Evaluating Legal Reasoning Traces with Legal Issue Tree Rubrics
Jinu Lee, Kyoung-Woon On, Simeng Han, Arman Cohan, Julia Hockenmaier
TL;DR
<3-5 sentence high-level summary> LEGIT introduces a large-scale Korean legal judgment dataset with legal issue trees and rubric-based evaluative signals for reasoning traces, enabling reliable LLM-as-a-judge assessments of issue coverage and correctness. The dataset supports a backward-chaining evaluation of legal reasoning and demonstrates strong inter-rater reliability with human experts and substantial agreement from capable LLM evaluators. Findings show that LLMs struggle with decomposing and correctly reasoning about legal issues, and that retrieval-augmented generation and reinforcement learning with LEGIT rubrics offer complementary improvements by broadening coverage and improving correctness, respectively. The work highlights rubric-based evaluation as a key step toward achieving expert-level reasoning in high-stakes domains and points to practical avenues for improving LLM legal reasoning.
Abstract
Evaluating the quality of LLM-generated reasoning traces in expert domains (e.g., law) is essential for ensuring credibility and explainability, yet remains challenging due to the inherent complexity of such reasoning tasks.
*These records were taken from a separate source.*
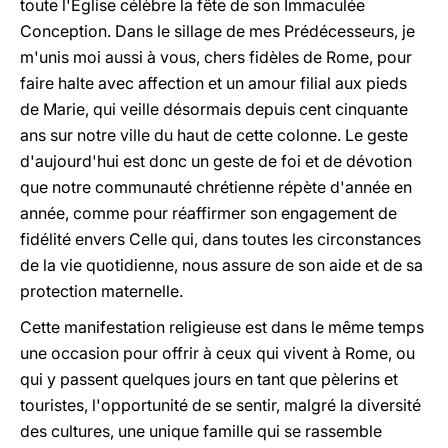
toute l'Eglise célèbre la fête de son Immaculée
Conception. Dans le sillage de mes Prédécesseurs, je
m'unis moi aussi à vous, chers fidèles de Rome, pour
faire halte avec affection et un amour filial aux pieds
de Marie, qui veille désormais depuis cent cinquante
ans sur notre ville du haut de cette colonne. Le geste
d'aujourd'hui est donc un geste de foi et de dévotion
que notre communauté chrétienne répète d'année en
année, comme pour réaffirmer son engagement de
fidélité envers Celle qui, dans toutes les circonstances
de la vie quotidienne, nous assure de son aide et de sa
protection maternelle.
Cette manifestation religieuse est dans le même temps
une occasion pour offrir à ceux qui vivent à Rome, ou
qui y passent quelques jours en tant que pèlerins et
touristes, l'opportunité de se sentir, malgré la diversité
des cultures, une unique famille qui se rassemble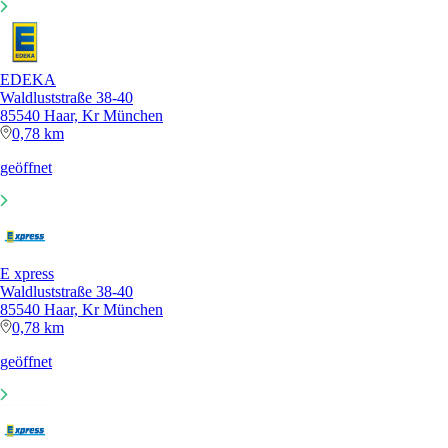
EDEKA
Waldluststraße 38-40
85540 Haar, Kr München
0,78 km
geöffnet
E xpress
Waldluststraße 38-40
85540 Haar, Kr München
0,78 km
geöffnet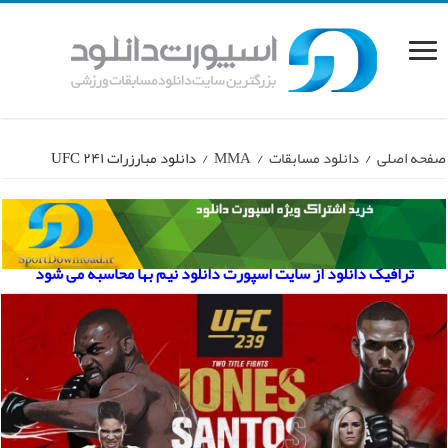
صفحه اصلی
/
دانلود مسابقات
/
MMA
/
دانلود مبارزرات UFC ۲۴۱
ترافیک دانلود از سایت اسپورت دانلود نیم بها محاسبه می شود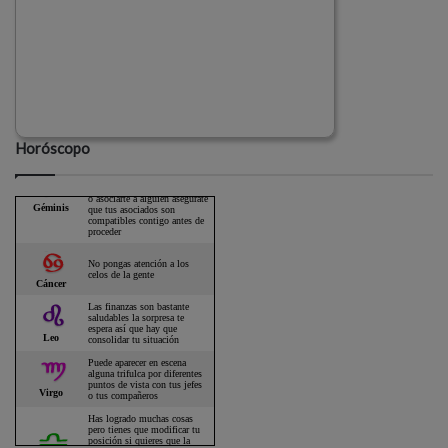
Horóscopo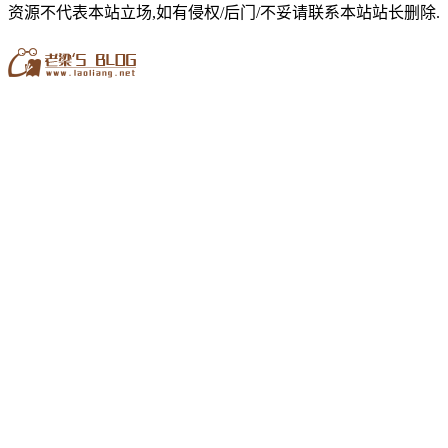
资源不代表本站立场,如有侵权/后门/不妥请联系本站站长删除.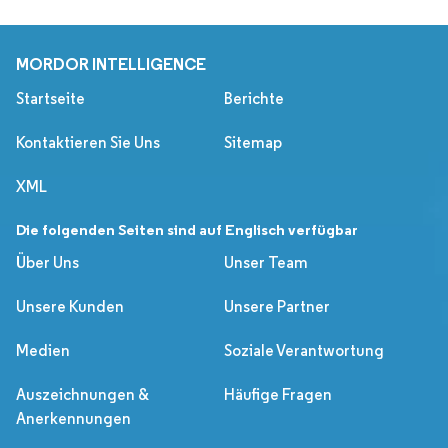
MORDOR INTELLIGENCE
Startseite
Berichte
Kontaktieren Sie Uns
Sitemap
XML
Die folgenden Seiten sind auf Englisch verfügbar
Über Uns
Unser Team
Unsere Kunden
Unsere Partner
Medien
Soziale Verantwortung
Auszeichnungen &
Häufige Fragen
Anerkennungen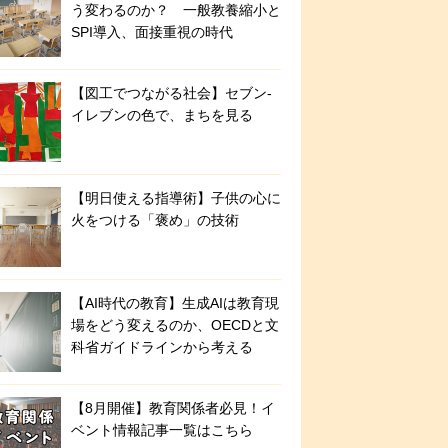
う変わるのか？ 一般教養縮小と
SPI導入、面接重視の時代
【図工でつながる社会】セブン‐
イレブンの色で、まちを見る
【明日使える指導術】子供の心に
火をつける「褒め」の技術
【AI時代の教育】生成AIは教育現
場をどう変えるのか、OECDと文
科省ガイドラインから考える
【8月開催】教育関係者必見！イ
ベント情報記事一覧はこちら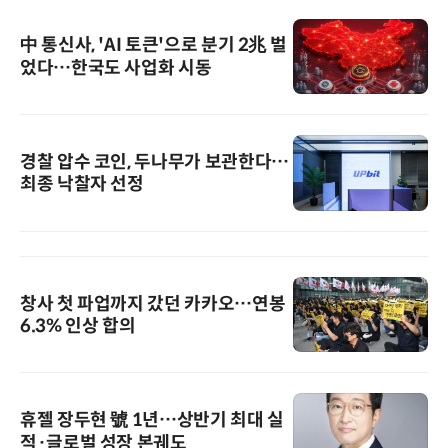
中 통신사, 'AI 토큰'으로 분기 2兆 벌
었다…한국도 사업화 시동
경찰 압수 코인, 두나무가 보관한다…
최종 낙찰자 선정
창사 첫 파업까지 갔던 카카오…연봉
6.3% 인상 합의
휴젤 장두현 號 1년…상반기 최대 실
적·글로벌 성장 본궤도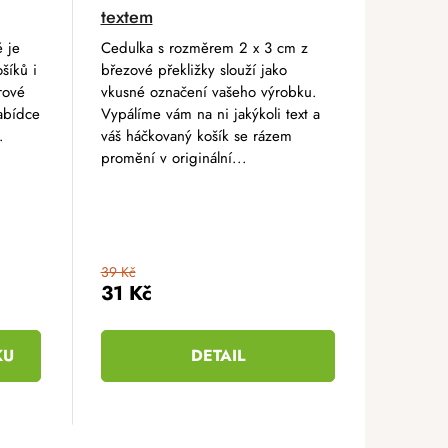
textem
ě je
Cedulka s rozměrem 2 x 3 cm z
šíků i
březové překližky slouží jako
rové
vkusné označení vašeho výrobku.
abídce
Vypálíme vám na ni jakýkoli text a
.
váš háčkovaný košík se rázem
promění v originální...
39 Kč
31 Kč
KU
DETAIL
9,5 cm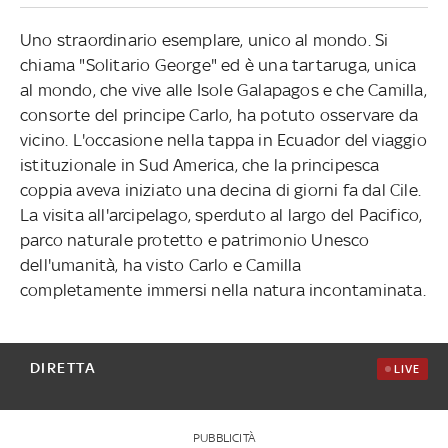
Uno straordinario esemplare, unico al mondo. Si
chiama "Solitario George" ed è una tartaruga, unica
al mondo, che vive alle Isole Galapagos e che Camilla,
consorte del principe Carlo, ha potuto osservare da
vicino. L'occasione nella tappa in Ecuador del viaggio
istituzionale in Sud America, che la principesca
coppia aveva iniziato una decina di giorni fa dal Cile.
La visita all'arcipelago, sperduto al largo del Pacifico,
parco naturale protetto e patrimonio Unesco
dell'umanità, ha visto Carlo e Camilla
completamente immersi nella natura incontaminata.
DIRETTA
LIVE
PUBBLICITÀ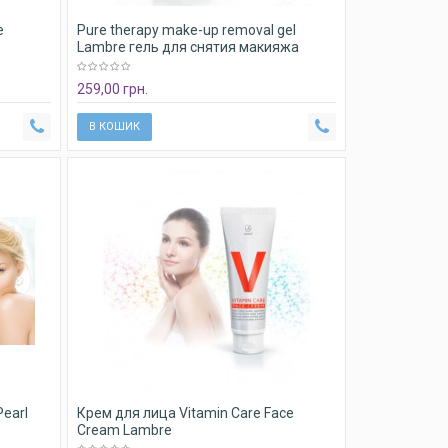
e
Pure therapy make-up removal gel
Lambre гель для снятия макияжа
Ламбре
259,00 грн.
В КОШИК
earl
Крем для лица Vitamin Care Face
Cream Lambre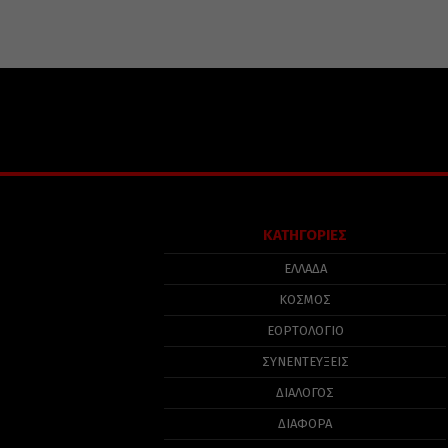
ΚΑΤΗΓΟΡΙΕΣ
ΕΛΛΑΔΑ
ΚΟΣΜΟΣ
ΕΟΡΤΟΛΟΓΙΟ
ΣΥΝΕΝΤΕΥΞΕΙΣ
ΔΙΑΛΟΓΟΣ
ΔΙΑΦΟΡΑ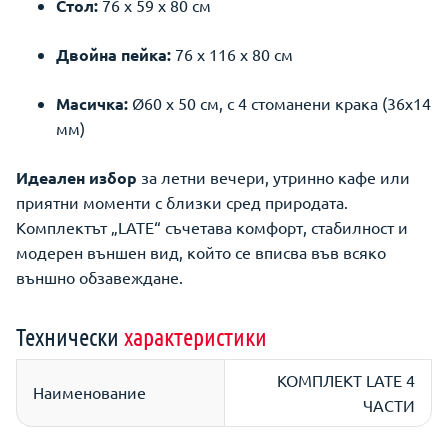
Стол:
76 x 59 x 80 см
Двойна пейка:
76 x 116 x 80 см
Масичка:
Ø60 x 50 см, с 4 стоманени крака (36x14
мм)
Идеален избор
за летни вечери, утринно кафе или
приятни моменти с близки сред природата.
Комплектът „LATE“ съчетава комфорт, стабилност и
модерен външен вид, който се вписва във всяко
външно обзавеждане.
Технически
характеристики
КОМПЛЕКТ LATE 4
Наименование
ЧАСТИ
We introduce LEGIT (LEGal Issue Trees), a novel large-scale (24K instances) expert-level legal reasoning dataset with an emphasis on reasoning trace evaluation. We convert court judgments into hierarchical trees of opposing parties' arguments and the court's conclusions, which serve as rubrics for evaluating the issue coverage and correctness of the reasoning traces. We verify the reliability of these rubrics via human expert annotations and comparison with coarse, less informative rubrics. Using the LEGIT dataset, we show that (1) LLMs' legal reasoning ability is seriously affected by both legal issue coverage and correctness, and that (2) retrieval-augmented generation (RAG) and RL with rubrics bring complementary benefits for legal reasoning abilities, where RAG improves overall reasoning capability, whereas RL improves correctness albeit with reduced coverage.